Bukti dari perdagangan jarak jauh, terutama kerang dan batu obsidian membuat peneliti
menyakini bahwa persebaran tersebut terkait dengan tradisi Lapita dan berhubungan secara politis
dalam rentang 300-3500 taahun lalu. Pendudukan Mikronesia Timur oleh penutur Austronesia,
terutama dari Kepulauan Solomon sepertinya juga terjadi pada masa ini. Fiji awalnya merupakan
koloni dari masyarakat Lapita dan menjadi batu loncatan untuk penaklukan Polinesia barat.
Penutur Austronesia yang memiliki teknologi maritime yang baik kemungkinan sudah memiliki
sistem politik dan agama secara turun-temurun. Mereka juga memiliki kosmologi dan sistem
keyakinan yang kompleks dan serupa dengan di Polinesia barat.

Kepulauan Bismarck di selatan Papua Nugini telah dikuasai oleh penutur bahasa Papua ketika
bangsa Austronesia tiba. Populasi yang saat ini tinggal disana sampai ke bagian tenggara
merepresentasikan percampuran budaya masyarakat Papua dan Austronesia. Percampuran di
wilayah kepulauan Bismarck sebelum wilayah di tenggara ditempati. Pertukaran komoditas
ekonomi juga dilakukan oleh masyarakat Austronesia yang kegiatan ekonominya berdasarkan
penanaman kayu dan akar-akaran (ubi,singkong,dan lainnya) serta sektor maritime dengan
masyarakat Papua yang memiliki pertanian yang baik. Selain secara ekonomi, pertukaran juga
terjadi dalam sektor lain seperti organisasi sosial sampai agama. Namun beberapa masyarakat
penutur bahasa Austronesia masih terisolasi dan tidak terkena percampuran budaya tersebut.

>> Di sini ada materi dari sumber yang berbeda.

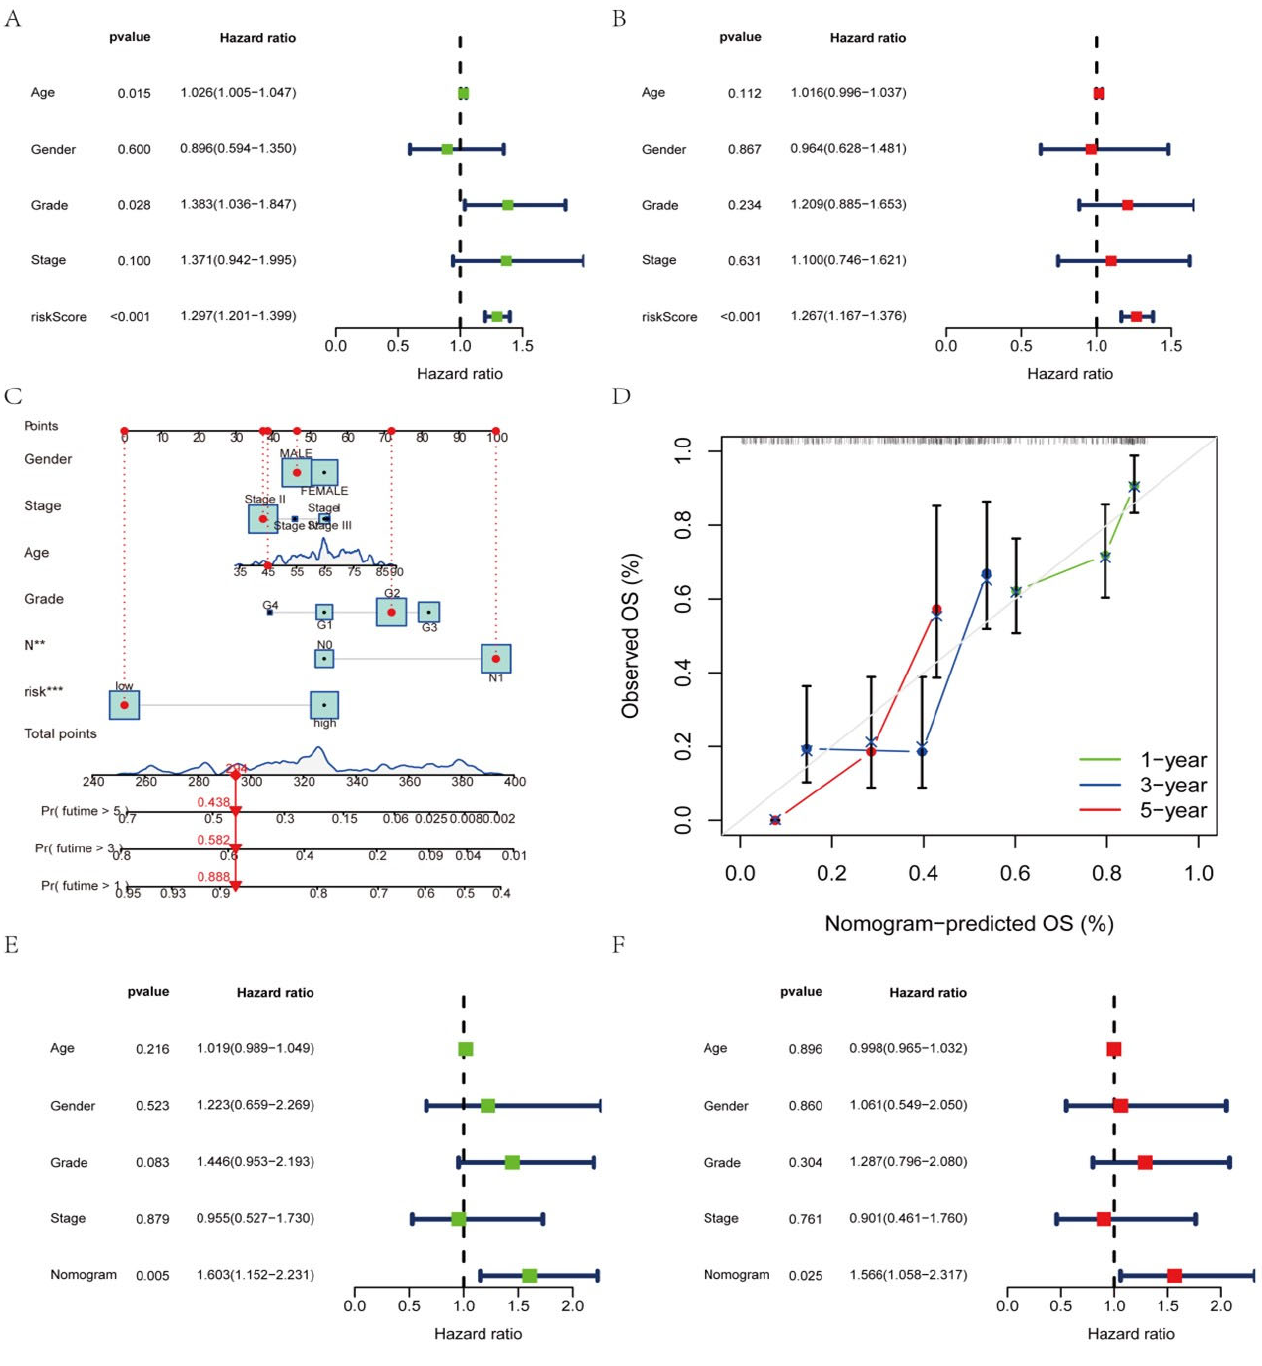
Figure 7. Establishment of the nomogram and evaluation of independent prognostic factors.(* p < 0.05; ** p < 0.01; *** p < 0.001) ( A , B ) Uni – COX and multi – COX regression analysis. ( C ) The nomo ‐ gram for estimating the OS of individuals with PAAD after one year, three years, and five years. ( D ) The calibration curve of the nomogram. ( E , F ) Uni – COX and multi – COX regression analysis with the age, gender, grade, stage, and nomogram.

Meskipun percampuran antara masyarakat Austronesia dan Papua terdapat di sepanjang


Melanesia, dalam beberapa kasus terdapat kesamaan etnologi, bahasa dan bukti arkeollogi.
Bangsa Austronesia di Vanuatu utara dan Solomon tenggara menggunakan bahasa yang sangat
dekat dengan masyarakat Polinesia dan Mikronesia timur. Secara budaya masyarakat Austronesia
dalam beberapa hal lebih dekat dengan penutur bahasa Austronesia lain dibandingkan masyarakat
Papua di pelosok hutan. Sistem religi mereka juga serupa dengan masyarakat Polinesia.

Pola Pendudukan

Di banyak wilayah Melanesia, masyarakat hidup dalam lingkungan yang menyebar dibandingkan
perkampungan. Mereka tinggal dalam waktu yang singkat sebelum berpindah kembali mengikuti
hutan dan musim tanam lain. Secara umum, populasi yang lebih permanen dan besar ditunjukkan
untuk masyarakat pesisir dan semakin kecil populasi per kelompok untuk mereka yang tinggal di
hutan demi menjaga keberlangsungan diri dari serangan mendadak. Selain itu masyarakat di
pelosok hutan hidup lebih berdekatan satu sama lain.
Di bagian Sungai Sepik di Papua Nugini terdapat perkampungan besar yang berisi 1000 orang
yang teerdiri dari banyak suku. Pemisahan penduduk antara laki-laki dan perempuan adalah hal
yang umum. Perempuan dan anak-anak biasanya tinggal di rumah khusus, sementara laki-laki
tinggal di rumah terpisah yang aktivitas utamanya adalah ritual dan kegiatan agama. Rumah
peribadatan besar di Sungai Sepik dan di pantai Papua selatan adalah contohnya.